===== Texto extraído =====

De esta manera, el sachatimpu irrumpe en el film para hacer que la historia salga de la caja de imaginería: que el secreto de la homosexualidad de Noé quede al descubierto y se lleve consigo el honor de la propia familia, llenándolos de vergüenza. El hijo herido huye a beber; no quiere más hacer retablos. Anatolia quiere irse porque siente que nunca recuperará su honor y el respeto de los demás. La comunidad prístina se nubla. Sólo en este sentido comprendí las imágenes de la comunidad ideal. La necesidad de mostrar el paisaje casi ideal, acentuando dicotomías y metáforas largamente arraigadas en la historia del Perú (como las trazadas por Basadre de oponer un Perú oficial a uno lejano, distante e intacto, incluso atemporal). Pero, al mismo tiempo, esta aproximación puede verse como una forma de esencializar y naturalizar la “comunidad indígena” al mostrarla casi sin polvo. Y si bien este paisaje se vuelve parte de la trama, considero este aspecto problemático porque coloca a la comunidad fuera del tiempo, del espacio y del lugar.

Hace tiempo que autores como Cornelius Castoriadis, desde la filosofía crítica, y, desde la antropología, Arjun Appadurai (Modernity at Large; The Future as a Cultural Fact) insisten en las relaciones de poder que instituyen imaginarios. Es decir, dichas relaciones de poder reproducen y fijan ciertas imágenes basadas en ideas previas y, lo que es más problemático, en ideas previamente arraigadas, como suelen ser los prejuicios. Para Castoriadis, la posibilidad de la imaginación siempre será la posibilidad de la creación, mientras que paisaje e imaginación van de la mano para Appadurai, como una  invitación para, de un lado mirar, enmarcar y reproducir ideas sobre lo que debe contener un determinado paisaje, y por otro, para mirar más allá del mismo. En ambos casos, imaginarios, paisajes e imaginación corresponden a las políticas de representación, esto es, a las preguntas básicas de quién da cuenta, de qué da cuenta y cómo da cuenta. Y también a las relaciones de poder ahí entretejidas. Es cierto que los directores de cine, como cualquier artista o creador literario, tienen libertad de creación. Sobre ese punto no hay discusión. Pero esa libertad no debería dejar de lado las responsabilidades que artistas y creadores tienen  sobre cómo ciertas imágenes reproducen o refuerzan estereotipos. El campo de la representación es amplio y siempre está imbuido de una política que connota y denota significados diferentes de la propia representación. Las imágenes son también grandes campos discursivos de debate y de reproducción de estereotipos simbólicos. Es, por supuesto, una problemática que va más allá de Retablo pero que no se desconecta del todo de los contenidos de la película, como quedó demostrado en la polémica en torno a  “La Paisana Jacinta”. No es sólo la burda manera como los creadores y guionistas  de ese programa representan a una mujer “de los Andes” ni el uso del humor como forma que subraya la sorna y la burla, sino que dicha representación quede instalada como la imagen misma de una mujer andina. Por ello, si las afiliadas de un cierto club limeño se disfrazan en Halloween de “mujer andina”, están recurriendo a esa misma imagen que vieron en la televisión y que asumen (erróneamente) como válida.

===== Entradas proporcionadas =====

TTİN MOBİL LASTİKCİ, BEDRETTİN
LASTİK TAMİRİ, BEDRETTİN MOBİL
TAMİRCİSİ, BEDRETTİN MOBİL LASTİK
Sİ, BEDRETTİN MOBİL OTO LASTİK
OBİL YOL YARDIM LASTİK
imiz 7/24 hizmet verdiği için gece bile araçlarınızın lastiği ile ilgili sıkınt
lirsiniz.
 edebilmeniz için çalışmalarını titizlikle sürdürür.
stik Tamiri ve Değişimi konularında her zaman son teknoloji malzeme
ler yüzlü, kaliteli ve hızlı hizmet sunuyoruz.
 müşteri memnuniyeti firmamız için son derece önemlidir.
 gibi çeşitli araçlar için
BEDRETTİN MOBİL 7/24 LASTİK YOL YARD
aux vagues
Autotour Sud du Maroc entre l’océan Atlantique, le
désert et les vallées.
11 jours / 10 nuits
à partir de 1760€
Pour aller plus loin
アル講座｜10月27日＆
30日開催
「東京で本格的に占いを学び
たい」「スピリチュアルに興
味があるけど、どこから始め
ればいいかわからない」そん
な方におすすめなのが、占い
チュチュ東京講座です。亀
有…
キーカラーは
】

=====
===== Entradas proporcionadas =====

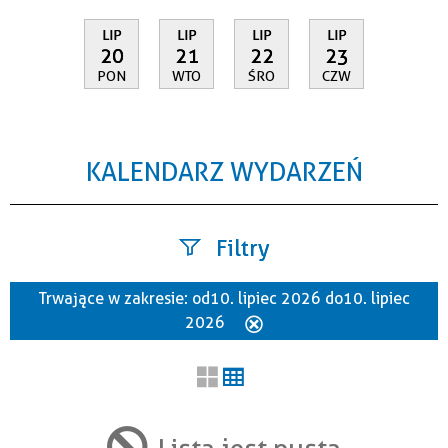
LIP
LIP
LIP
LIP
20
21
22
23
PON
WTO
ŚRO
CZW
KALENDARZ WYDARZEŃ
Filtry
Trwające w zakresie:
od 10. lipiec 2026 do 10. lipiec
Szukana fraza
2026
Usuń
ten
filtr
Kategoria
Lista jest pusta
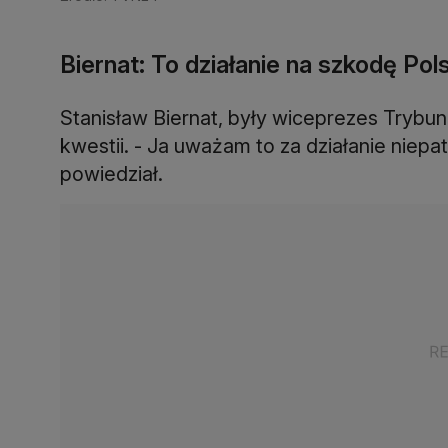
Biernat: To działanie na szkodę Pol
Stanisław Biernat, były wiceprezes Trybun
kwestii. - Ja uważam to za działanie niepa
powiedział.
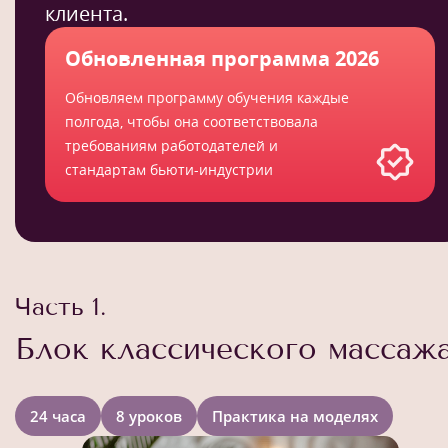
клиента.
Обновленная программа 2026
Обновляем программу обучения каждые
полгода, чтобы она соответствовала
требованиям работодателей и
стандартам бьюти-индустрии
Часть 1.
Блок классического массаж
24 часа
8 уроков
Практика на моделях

=====
===== Entradas proporcionadas =====

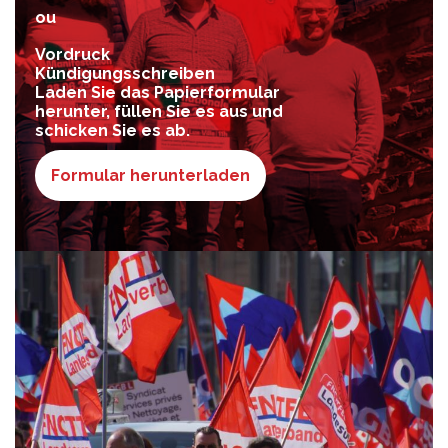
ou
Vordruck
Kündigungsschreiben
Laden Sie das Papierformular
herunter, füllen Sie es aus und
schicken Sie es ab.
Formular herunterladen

=====

- [Consigna]: ¿Puedes continuar el texto sobre la película Retablo a partir de su última oración?

- [Resultado]:
El sachatimpu desangró el campo ayacuchano, acentuando grandes transformaciones y repartiendo mucho dolor. La perfección parece encerrar en sí misma, como el cajón de retablo, un universo de cosas que no se dicen, desde la sexualidad del padre hasta la historia reciente. Pero la perfección es en sí misma una esencialización.

Retablo, dirección de Álvaro Delgado-Aparicio. Perú, 2017. Idioma: Quechua. 95 minutos. Guión de Álvaro Delgado Aparicio y Héctor Gálvez. Reparto: Junior Béjar Roca, Amiel Cayo y Magay Solier. Música de Harry Escott. Cinematografía: Mario Bassino. Edición: Eric Williams. Formato digital. Productora: Siri Producciones.